**WORK REQUIRED**:
The lines to copy from the data below are those that hold the string "Zaba".

*** EXCERPTED RECORDS Section Begins ***

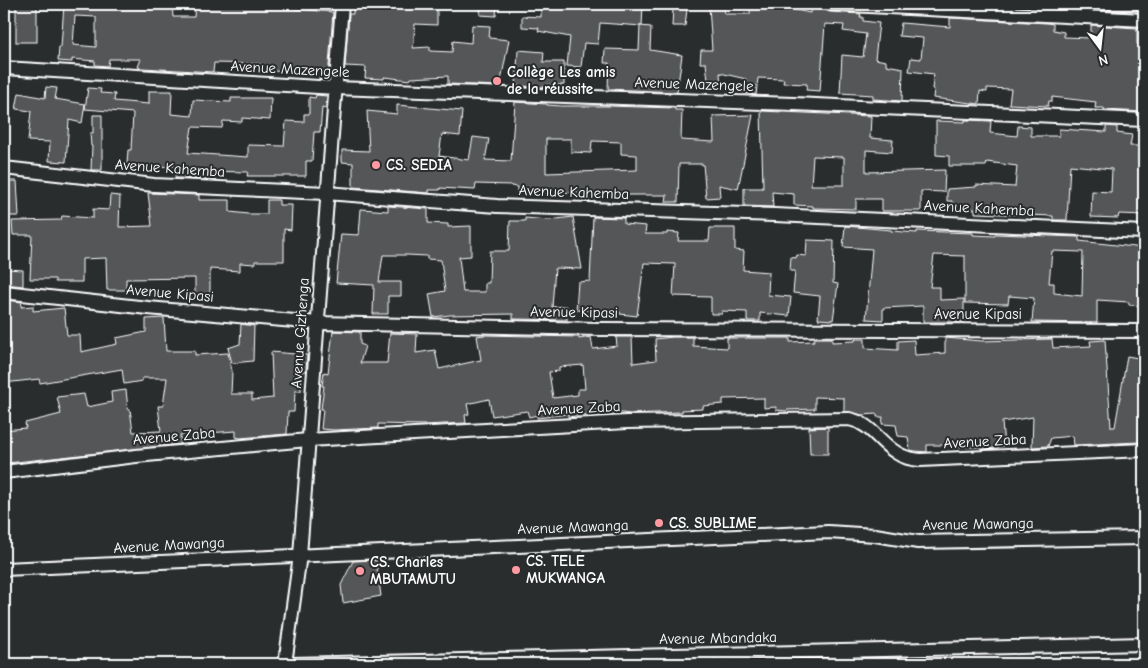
<svg xmlns="http://www.w3.org/2000/svg" width="1148" height="668" font-family="'Comic Neue',sans-serif">
  <style>
    .building { fill: #555758; stroke: #fff; fill-rule: evenodd }
    .lines { fill: none; stroke-linecap: round; stroke-linejoin: round }
    .street-casing { stroke: #fff; stroke-width: 16 }
    .street { stroke: #2a2d2e; stroke-width: 12 }
    .poi-dot { fill: #ff9aa2; stroke: #2a2d2e; stroke-width: 2 }
    .labels { text-anchor: middle; dominant-baseline: central; stroke-width: 4; stroke-linejoin: round; paint-order: stroke }
    .street-label { font-size: 15px; fill: #fff; stroke: #2a2d2e }
    .poi-label { font-size: 15px; font-weight: bold; fill: #fff; stroke: #2a2d2e; text-anchor: start }
  </style>
  <rect width="100%" height="100%" fill="#2a2d2e"/>
  <filter id="ink" filterUnits="userSpaceOnUse"><feTurbulence type="fractalNoise" baseFrequency=".02" numOctaves="2"/><feDisplacementMap in="SourceGraphic" scale="10" xChannelSelector="R" yChannelSelector="G"/><feConvolveMatrix kernelMatrix="1 2 1 2 8 2 1 2 1" color-interpolation-filters="sRGB"/></filter>
  <g filter="url(#ink)">
    <g class="building">
      <rect x="16" y="4" width="21" height="38"/>
      <path d="M64 4 109 6V4H130V8H154L153 4H172L173 17H194L195 6 204 7V4H295V9L333 12 328 79H319L320 72 258 71 260 64 214 63 213 72 142 68 138 67 141 59H109L108 66 95 65V61L72 59V62L58 61 59 47H61ZM75 16 96 17V47L73 45Z"/>
      <polygon points="353,4 437,4 437,25 415,24 413,48 430,47 430,51 452,52 453,41 471,43 472,25 490,26 489,38 509,40 500,86 448,84 448,76 411,78 410,80 384,77 384,79 365,78 366,67 345,66 349,14 353,14"/>
      <polygon points="481,4 497,4 496,16 480,15"/>
      <polygon points="541,4 643,4 642,26 600,23 598,44 584,43 581,67 567,66 570,37 538,31 539,28 522,27 522,16 541,17"/>
      <polygon points="986,4 1048,4 1047,7"/>
      <polygon points="1109,4 1136,4 1137,11 1108,10"/>
      <polygon points="723,5 725,14 750,14 750,6 777,6 810,13 811,8 824,9 830,12 861,14 860,17 863,17 863,21 879,23 875,59 886,61 886,65 903,68 902,101 873,99 873,95 840,93 842,55 863,57 866,34 843,31 844,25 825,24 820,91 806,90 807,84 783,83 784,79 758,78 756,95 744,93 746,79 720,73 721,88 709,89 706,63 700,63 701,50 712,50 709,6"/>
      <polygon points="673,8 687,9 685,26 672,26"/>
      <polygon points="950,18 1047,23 1053,24 1053,30 1064,32 1064,37 1091,38 1091,25 1137,28 1137,44 1144,45 1142,74 1144,75 1144,112 1104,110 1104,108 1095,108 1096,102 1052,97 1052,101 1049,101 1048,106 1009,104 1011,89 987,88 987,92 980,91 979,104 933,98 934,89 932,89 934,74 909,71 911,58 921,59 923,38 899,36 901,23 950,27"/>
      <polygon points="640,26 651,27 650,50 682,55 677,92 608,89 609,63 604,63 605,49 639,50"/>
      <polygon points="518,50 544,52 543,62 564,62 564,85 547,85 547,87 516,86"/>
      <polygon points="46,87 57,88 55,99 85,104 82,123 69,120 66,162 49,161 50,142 28,141 31,111 16,109 19,93 45,98"/>
      <polygon points="88,88 101,89 100,93 115,94 114,101 149,104 149,91 172,91 171,114 192,116 193,100 231,102 231,98 271,98 270,120 242,118 242,122 223,121 222,128 192,127 188,153 248,157 248,145 284,146 286,121 304,122 304,114 309,114 309,97 315,98 316,95 327,96 326,109 322,108 320,132 314,132 312,161 306,161 306,176 247,176 248,172 199,171 199,179 175,178 176,166 154,167 127,164 128,150 131,150 133,113 85,109"/>
      <path d="M515 102 547 104V105L561 106H607L675 108V110H682L681 140 714 142 713 116 753 115 738 189 719 185 720 197 706 198 703 164H679L678 202H666L667 195H582V192L549 193 517 192V187L511 186V185L476 184 475 190 440 188V190H429V193L353 187V163L342 162V150L369 151 367 111 397 114V105L462 111 460 136 442 134 439 156 469 160 473 137 489 139 485 160 511 161ZM546 139H571V152L591 153 592 141 621 142V154L637 155V170L546 173Z"/>
      <path d="M761 111 871 116 870 138 893 140 892 152 866 150V172L945 170 944 192 921 191V211H882V199H856V209L813 208V206L794 205V194L772 192 773 207 744 206V188H763ZM813 156 844 157V185H811Z"/>
      <polygon points="93,115 102,115 102,170 91,170 92,146 91,146 90,133 93,133"/>
      <polygon points="965,120 991,121 990,133 1017,136 1018,126 1031,127 1031,136 1059,136 1059,129 1106,132 1106,126 1117,127 1117,133 1132,135 1130,146 1139,146 1138,160 1144,160 1144,215 1119,214 1118,218 1091,217 1092,191 1111,192 1112,169 1070,165 1067,220 1053,220 1053,216 975,213 975,209 952,209 952,201 947,201 947,189 976,187 976,185 1015,187 1017,166 987,162 986,166 949,166 949,156 936,155 936,121 965,122"/>
      <polygon points="5,181 17,181 19,216 6,216"/>
      <polygon points="148,193 199,195 199,200 230,200 230,212 248,214 267,214 267,200 279,200 279,205 292,205 291,230 284,229 284,261 255,261 255,264 240,263 240,271 210,269 210,296 195,296 195,278 126,279 126,290 107,290 106,258 82,259 82,282 55,282 55,279 30,279 32,235 13,235 12,221 61,220 62,216 93,218 93,209 109,210 110,195 120,196 119,227 152,226"/>
      <polygon points="388,206 428,209 428,223 448,224 448,227 471,226 471,256 459,257 463,292 485,292 485,283 489,283 490,251 509,251 510,221 525,221 525,218 549,220 573,217 582,269 555,268 552,307 567,306 567,320 513,319 513,314 450,315 433,317 429,294 445,291 441,260 427,259 427,256 407,255 383,255 379,282 401,282 401,296 388,296 388,314 373,314 374,285 336,283 341,234 359,235 361,209 388,211"/>
      <polygon points="593,217 624,218 624,224 646,226 645,234 667,234 667,232 679,233 678,241 709,241 710,228 735,228 735,250 744,251 743,270 769,272 768,295 791,297 789,316 760,313 760,321 747,321 747,312 722,311 722,314 711,314 711,297 673,296 675,264 644,263 637,316 620,314 620,312 576,310 578,282 590,281"/>
      <path d="M845 226 891 230V231L917 233V231L973 233V235L995 236V234L1079 237V241L1144 248 1143 306 1129 305V302L1097 300V323L1032 322 1034 298 1009 296 1008 304 965 303V256L934 255 930 287H940V300L964 299V322H923V306L883 308V320L866 319 872 249 843 247ZM1052 251 1083 252 1082 296 1054 293V283H1049Z"/>
      <polygon points="807,240 834,241 833,283 838,284 833,320 818,319 820,296 793,293 795,271 790,271 791,257 796,258 797,255 806,256"/>
      <polygon points="6,269 23,270 23,286 5,284"/>
      <polygon points="5,300 22,302 21,307 33,306 33,311 64,308 67,335 80,335 81,352 117,344 116,338 146,332 146,319 164,318 166,351 195,351 195,355 228,353 232,371 231,394 252,394 252,400 273,398 271,352 307,355 306,371 302,371 301,391 295,391 294,412 288,412 287,434 240,438 236,437 236,431 180,435 181,444 7,463 4,430 26,428 25,423 61,414 57,397 84,394 87,407 112,402 111,392 126,390 128,409 130,409 133,432 161,431 158,406 163,406 167,378 142,378 142,381 124,384 122,369 40,383 39,379 4,383"/>
      <polygon points="241,324 254,326 253,361 232,363 228,348 240,344"/>
      <path d="M333 331 360 332V344L365 346 360 363H387L390 333 417 334 416 353 435 350 439 369 481 360 477 336 484 335 579 337V339L591 337 593 349 617 346 616 337H632L633 363 656 360 655 339 673 337H693V346L727 348V338H790V342L814 341V339L816 338H832V342L855 341V339H865V348L898 350V341L914 340 915 355 945 353V338L982 341 1052 339 1053 348 1091 346 1090 341 1105 340 1111 427H1115L1127 356 1144 359V390H1141L1139 442 1074 445 1073 436 1051 438 1048 446 1032 447 1033 417 1002 422 1004 446 998 447V448L981 449 980 447H952L951 445H927V452L915 451 910 450 908 437 898 436 896 425 882 424 883 417H877V414L862 415 844 411V398L815 397V409L787 410V411L776 410V407L764 408V398L723 399V404L703 406V409L682 410V412L630 414 613 412V408L589 410 590 414 568 417V414L537 418V415L529 417 527 411 492 416 489 399 467 404 469 414 465 415 466 423 423 425 378 424V428L334 430 321 429 323 409H321L324 386H322L324 372 328 373ZM583 365 585 389H578V395L553 398 549 372 559 371V367Z"/>
      <polygon points="828,427 828,454 810,454 809,428"/>
      <polygon points="376,560 381,596 343,603 341,585 353,561"/>
    </g>
    <g class="lines">
      <g class="street-casing">
        <g id="street">
          <polyline points="830,4 1144,20"/>
          <polyline points="4,68 335,88 794,104 1144,120"/>
          <polyline points="4,168 154,185 326,193 497,206 775,215 1144,232"/>
          <polyline points="4,292 148,308 317,323 600,329 1144,331"/>
          <path d="M4 472 136 456 308 440 627 422 849 419C871 423 879 443 897 453 904 458 911 459 920 460L1144 450"/>
          <polyline points="4,569 828,532 875,535 918,542 1144,538"/>
          <polyline points="285,664 300,555 342,4"/>
          <polyline points="292,664 1144,644"/>
        </g>
      </g>
      <use href="#street" class="street"/>
    </g>
  </g>
  <g class="poi-dot">
    <circle cx="497" cy="81" r="5"/>
    <circle cx="376" cy="165" r="5"/>
    <circle cx="659" cy="523" r="5"/>
    <circle cx="516" cy="570" r="5"/>
    <circle cx="360" cy="571" r="5"/>
  </g>
  <g class="labels">
    <g class="street-label">
      <text transform="translate(290 69) rotate(3)">Avenue Mazengele</text>
      <text transform="translate(694 84) rotate(2)">Avenue Mazengele</text>
      <text transform="translate(170 168) rotate(4)">Avenue Kahemba</text>
      <text transform="translate(574 192) rotate(2)">Avenue Kahemba</text>
      <text transform="translate(979 208) rotate(3)">Avenue Kahemba</text>
      <text transform="translate(170 293) rotate(5)">Avenue Kipasi</text>
      <text transform="translate(574 312) rotate(1)">Avenue Kipasi</text>
      <text x="978" y="314">Avenue Kipasi</text>
      <text transform="translate(300 333) rotate(-86)">Avenue Gizhenga</text>
      <text transform="translate(579 408) rotate(-3)">Avenue Zaba</text>
      <text transform="translate(174 436) rotate(-5)">Avenue Zaba</text>
      <text transform="translate(985 441) rotate(-3)">Avenue Zaba</text>
      <text transform="translate(978 524) rotate(-1)">Avenue Mawanga</text>
      <text transform="translate(573 527) rotate(-2)">Avenue Mawanga</text>
      <text transform="translate(169 545) rotate(-3)">Avenue Mawanga</text>
      <text transform="translate(718 638) rotate(-1)">Avenue Mbandaka</text>
    </g>
    <g class="poi-label">
      <text x="507" y="72">Collège Les amis<tspan x="507" dy="17">de la réussite</tspan></text>
      <text x="386" y="165">CS. SEDIA</text>
      <text x="669" y="523">CS. SUBLIME</text>
      <text x="526" y="561">CS. TELE<tspan x="526" dy="17">MUKWANGA</tspan></text>
      <text x="370" y="562">CS. Charles<tspan x="370" dy="17">MBUTAMUTU</tspan></text>
    </g>
  </g>
  <rect width="1148" height="668" fill="none" stroke="#2a2d2e" stroke-width="20"/>
  <rect x="10" y="10" width="1128" height="648" fill="none" stroke="#fff" stroke-width="2" filter="url(#ink)"/>
  <g transform="translate(1100 48) rotate(165)" stroke="#2a2d2e" stroke-width="4" paint-order="stroke">
  <path d="M0-4L9 19L0 12L-9 19Z" fill="#ffffff"/>
  <text y="-8" font-size="14" font-weight="bold" text-anchor="middle" fill="#ffffff">N</text>
  </g>
</svg>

*** EXCERPTED RECORDS Section Ends ***

**TASK RESULT**:
      <text transform="translate(579 408) rotate(-3)">Avenue Zaba</text>
      <text transform="translate(174 436) rotate(-5)">Avenue Zaba</text>
      <text transform="translate(985 441) rotate(-3)">Avenue Zaba</text>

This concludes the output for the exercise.